Don't optimize prematurely: Write for clarity and accuracy first, and only optimize once a profiler tells you when and where it's needed.

From this principle we can draw both conclusions:

  1. The vector<bool> specialization is a classic premature optimization in that it's forced on all users regardless of their programming environment and context, and is rightly criticized on those grounds. (It also has a bigger problem that's not related to optimization: It breaks container requirements and therefore can't be used reliably with generic algorithms.)

  2. The advice to "prefer deque" was based on the principle of writing for clarity and accuracy first.
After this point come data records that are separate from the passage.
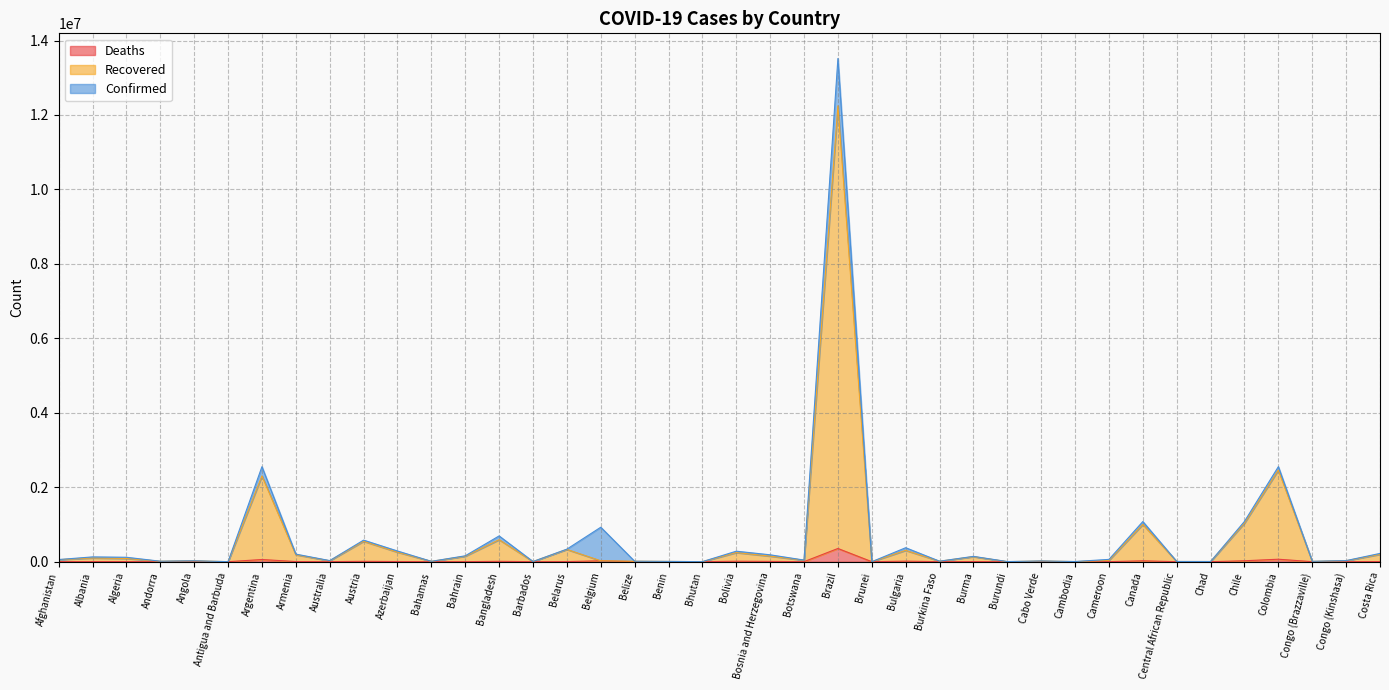

What is the difference between the second highest and second lowest values in the Deaths series?

66153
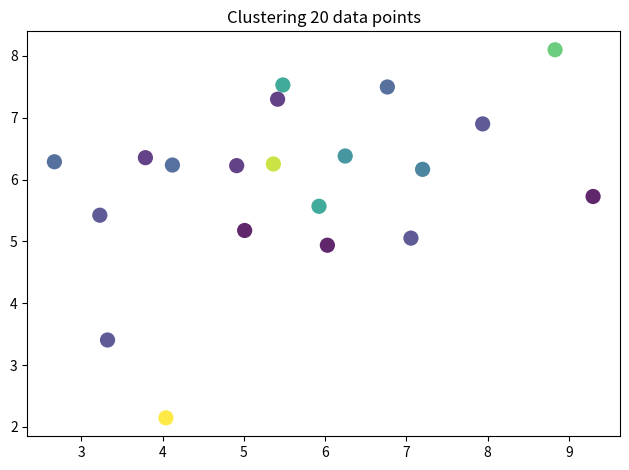

What is the range of Y values (max minus min)?

6.0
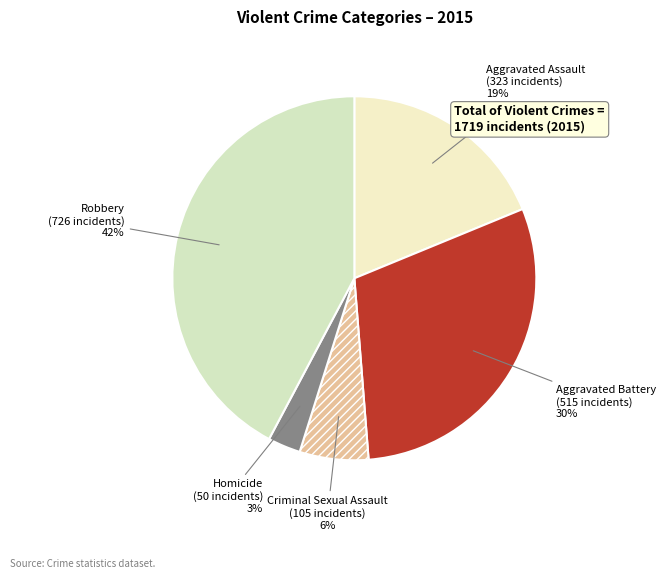

Combined, do Aggravated Battery and Robbery account for over 50%?

Yes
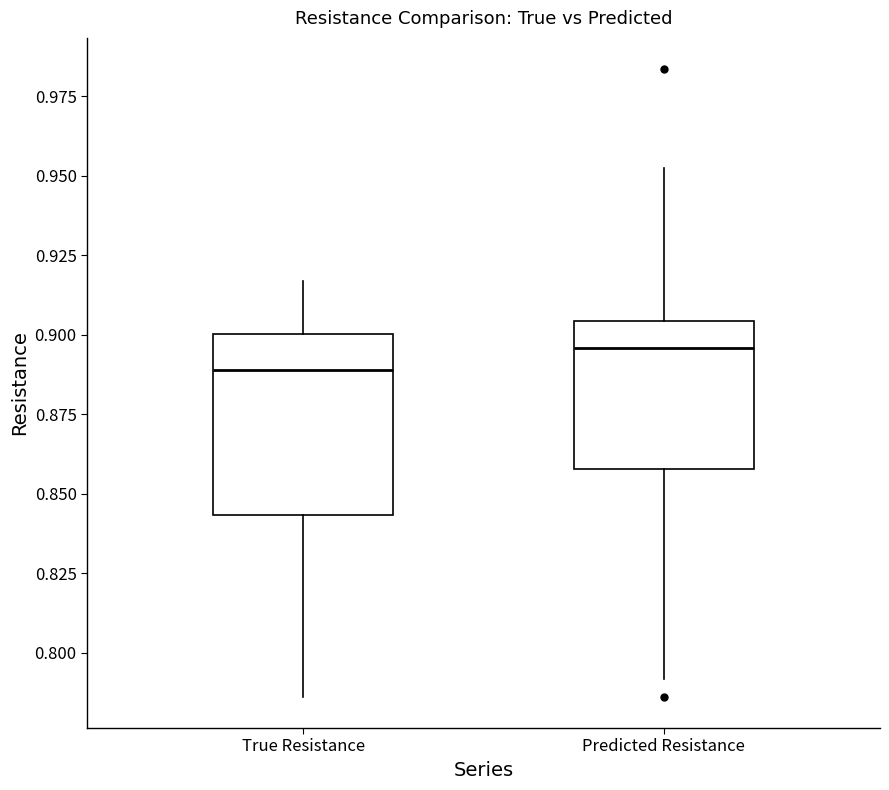

Reading left to right, transcribe this box plot: for each box, give where its median line is, the range the box spans, and where its two whiskers end, as read against the y-axis. The values are not printed on the chart, so give them approximately, as read against the axis.

True Resistance: median 0.890, box 0.845 to 0.900, whiskers 0.785 to 0.915
Predicted Resistance: median 0.895, box 0.860 to 0.905, whiskers 0.790 to 0.950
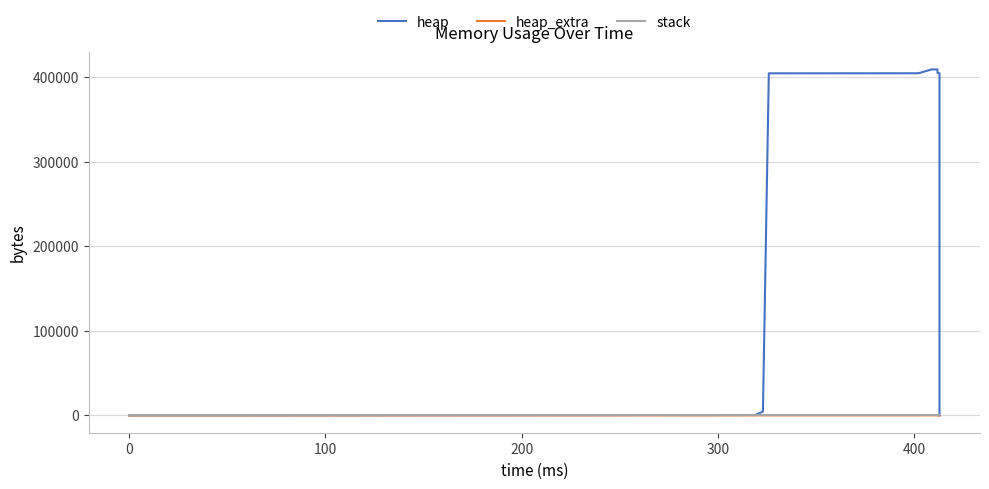

What is the sum of all heap_extra values?

448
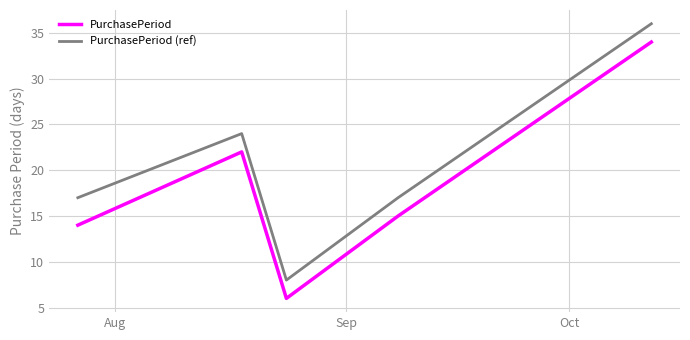

True or false: PurchasePeriod (ref) and PurchasePeriod intersect in this chart.

False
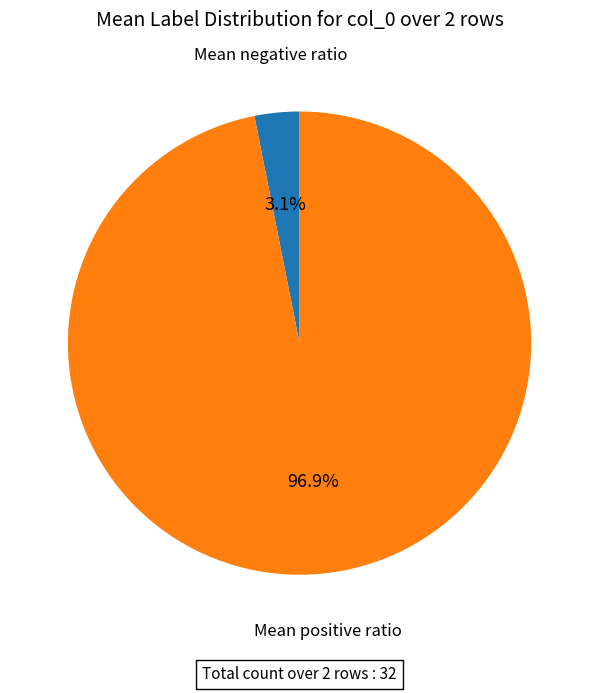

Is there any slice that represents more than half of the pie?

Yes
When you know, by measuring, that the deque is causing a performance bottleneck, it should of course be replaced with something faster. But in general it's best to prefer habits that encourage simplicity and correctness first, and here deque helps out because it eliminates the need to know about and consider vector's reserve() baggage when growing vectors.
References
  1. Sutter, H. "Standard Library News, Part 1: Vectors and Deques," C++ Report, 11(7), July/Aug. 1999.
  2. Sutter, H. "When Is a Container Not a Container?" C++ Report, 11(5), May 1999.
* Note that set and multiset aren't really "associative" in the usual sense of relating a lookup key with another value, like a dictionary does. That's the job of map and multimap. But all four of these containers appear in the C++ standard under the heading "Associative Containers," so I'll follow suit to be consistent.